• [RECORDS TO PROCESS]:
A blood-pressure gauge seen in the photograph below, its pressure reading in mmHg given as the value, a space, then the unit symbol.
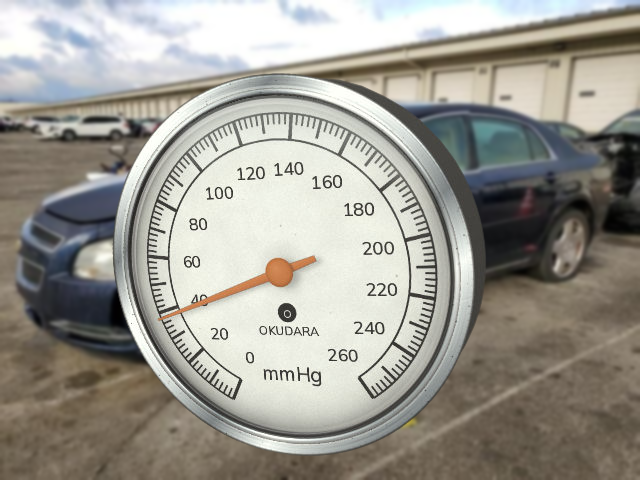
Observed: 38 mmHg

==

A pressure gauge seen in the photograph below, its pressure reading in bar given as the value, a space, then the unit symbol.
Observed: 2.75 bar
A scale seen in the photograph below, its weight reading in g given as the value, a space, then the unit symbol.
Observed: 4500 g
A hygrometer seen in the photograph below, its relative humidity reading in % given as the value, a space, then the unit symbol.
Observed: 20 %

• [BRIEF]: Reproduce verbatim the lines running from the line containing "A blood-pressure gauge" through the line containing "Observed: 38 mmHg", both included, and omit any pictures from your answer.

• [WORKED SOLUTION]:
A blood-pressure gauge seen in the photograph below, its pressure reading in mmHg given as the value, a space, then the unit symbol.
Observed: 38 mmHg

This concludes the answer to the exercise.